While all manufacturers are scrambling to join the booming SUV market, the pick-up market has been quietly growing into an important sector of the industry. When you think of pick-ups, Nissan, Toyota, Mitsubishi and Ford’s offerings probably come to mind first. Volkswagen joined the market a few years ago with its Amarok, too, but now Fiat is also a contender.
Fiat launched its Fullback pick-up last year as a re-trimmed version of the Mitsubishi L200. But it has now added some extra ruggedness to appeal to ‘lifestyle’ buyers. The result is the Fullback Cross, which is essentially just a new trim level, although a very distinctive one. It has received some tweaks to make it look even more off-road ready. A Torsen differential has also been added, allowing you to switch between drivetrain modes.
The Fullback Cross keeps the 2.4-litre diesel engine that’s fitted to the Fullback LX. It has 178bhp and 430Nm of torque, making it capable of getting from 0-60mph in 11.6 seconds and onto a top speed 111mph.
Thanks to the high torque output, it does pull well although it quickly runs out of steam as you go up the rev band. You can hardly describe it as fast, but that’s not what driving a pick-up is about.
Our test car was fitted with a five-speed automatic transmission but you can get a six-speed manual gearbox, too. For the best part of the time the automatic gearbox worked well, only struggling on the odd occasion to find the right gear when going up hills.
Ride and Handling
One of the most surprising things about the Fullback Cross was just how light the steering felt around towns, although it did make it feel a bit disconnected on the open road. The ride wasn’t bad, either. Especially when you considered some of the appalling roads we drove on the Italian launch.

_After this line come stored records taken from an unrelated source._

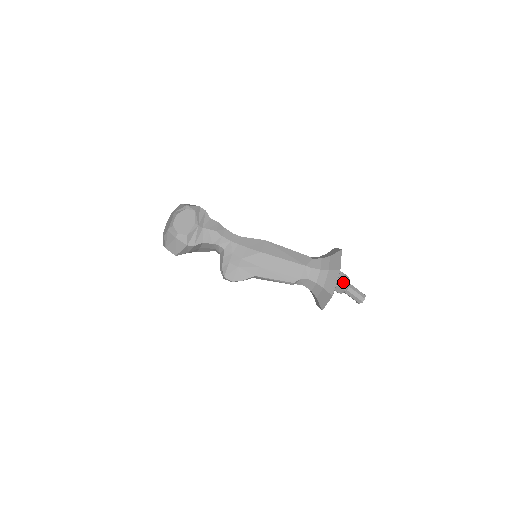
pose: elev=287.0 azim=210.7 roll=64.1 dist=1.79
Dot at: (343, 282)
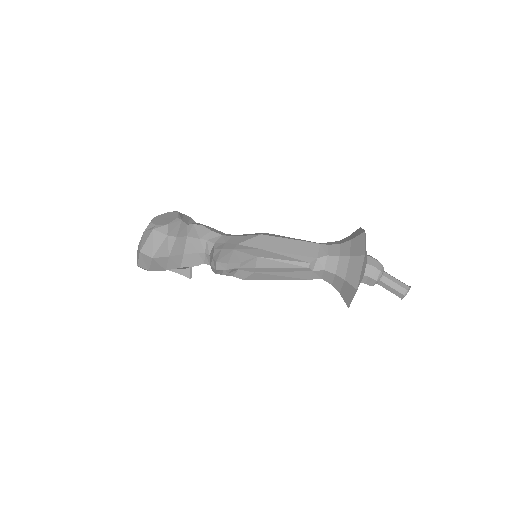
Dot at: (374, 261)
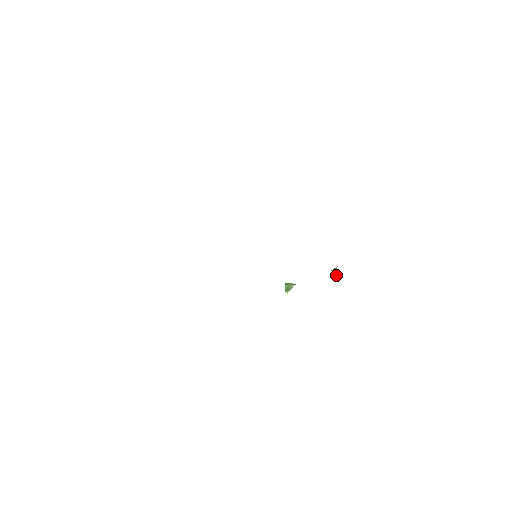
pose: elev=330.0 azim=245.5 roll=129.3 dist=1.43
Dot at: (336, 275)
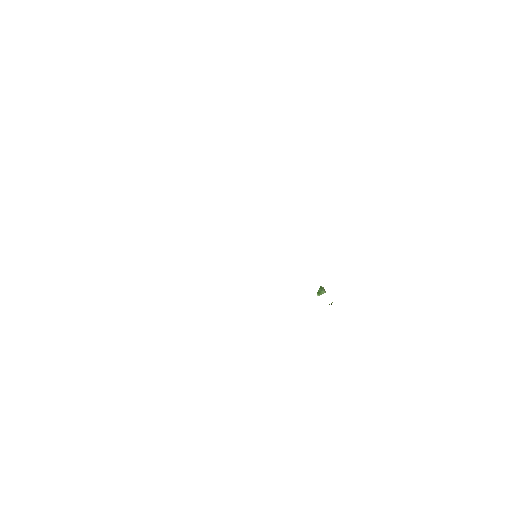
Dot at: occluded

It’s not a city vehicle, though. Its massive size and poor visibility would make it a bit of nightmare to drive around towns and cities. Its only blessings are its light steering and reversing camera.

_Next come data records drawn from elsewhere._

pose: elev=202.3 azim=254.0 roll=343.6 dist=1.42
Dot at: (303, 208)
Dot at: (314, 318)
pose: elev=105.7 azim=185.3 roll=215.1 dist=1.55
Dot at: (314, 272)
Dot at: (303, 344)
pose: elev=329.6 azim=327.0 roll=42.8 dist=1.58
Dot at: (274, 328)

While most of our driving was on tarmac in two-wheel-drive mode, we did get a brief stint to try the four-wheel-drive on some slippery country lanes. It seemed largely capable, although felt rather sluggish with all four wheels driving.
Interior and equipment
For a pick-up that seems to pride itself towards ‘lifestyle’, the interior is a bit of a disappointment. The cabin is full of hard and scratchy plastics, the few creature comforts being the heated leather seats.
While this would be fine if you were purely using your Fullback Cross as a workhorse, many buyers will be using it as their everyday wagon, meaning it could really do with some plusher materials inside.

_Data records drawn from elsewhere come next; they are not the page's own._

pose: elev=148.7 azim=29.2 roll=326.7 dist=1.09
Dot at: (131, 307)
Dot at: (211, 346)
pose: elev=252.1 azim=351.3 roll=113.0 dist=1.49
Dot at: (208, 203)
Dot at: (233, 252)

The interior felt spacious enough, but what most buyers will be looking at is the load bay. It can carry up to 990kg of cargo in the back and can tow up to 3,100kg. While rivals such as the Toyota Hilux and Nissan Navara can carry more cargo in the back, the Fullback Cross eclipses both with how much it can tow. As a contrast the Toyota Hilux can tow 2,250kg and the Nissan Navara can tow 2,600kg.
It also comes with a good amount of standard equipment, including bi-xenon headlights, dual-zone climate control, cruise control and leather seats. The infotainment system does let the side down, though, as it is in desperate need of an upgrade, as it is too reliant on buttons to carry out its functions and is unresponsive.
The Fiat Fullback Cross makes a lot of sense for business users, as VAT-registered customers will be able to claim the VAT back on the Fullback Cross – the ex-VAT price is just £26,495. It does look a bit expensive for private users, though, who have to pay the VAT – pushing the price up to £32,863.
As for running costs, the Fullback Cross is not that impressive. It returns just 37.7mpg on the combined cycle, with CO2 emissions of 196g/km.
If you use your pick-up as a workhorse but also need it to double-up as a ‘lifestyle’ companion, the Fiat Fullback Cross makes a fine choice. It is remarkable how well it deals with everyday situations, considering its size and off-road focus, but if you plan to use it around towns and cities, it is not really ideal. While the infotainment display is a bit disappointing, it’s not enough to ruin a cool, different and capable pick-up.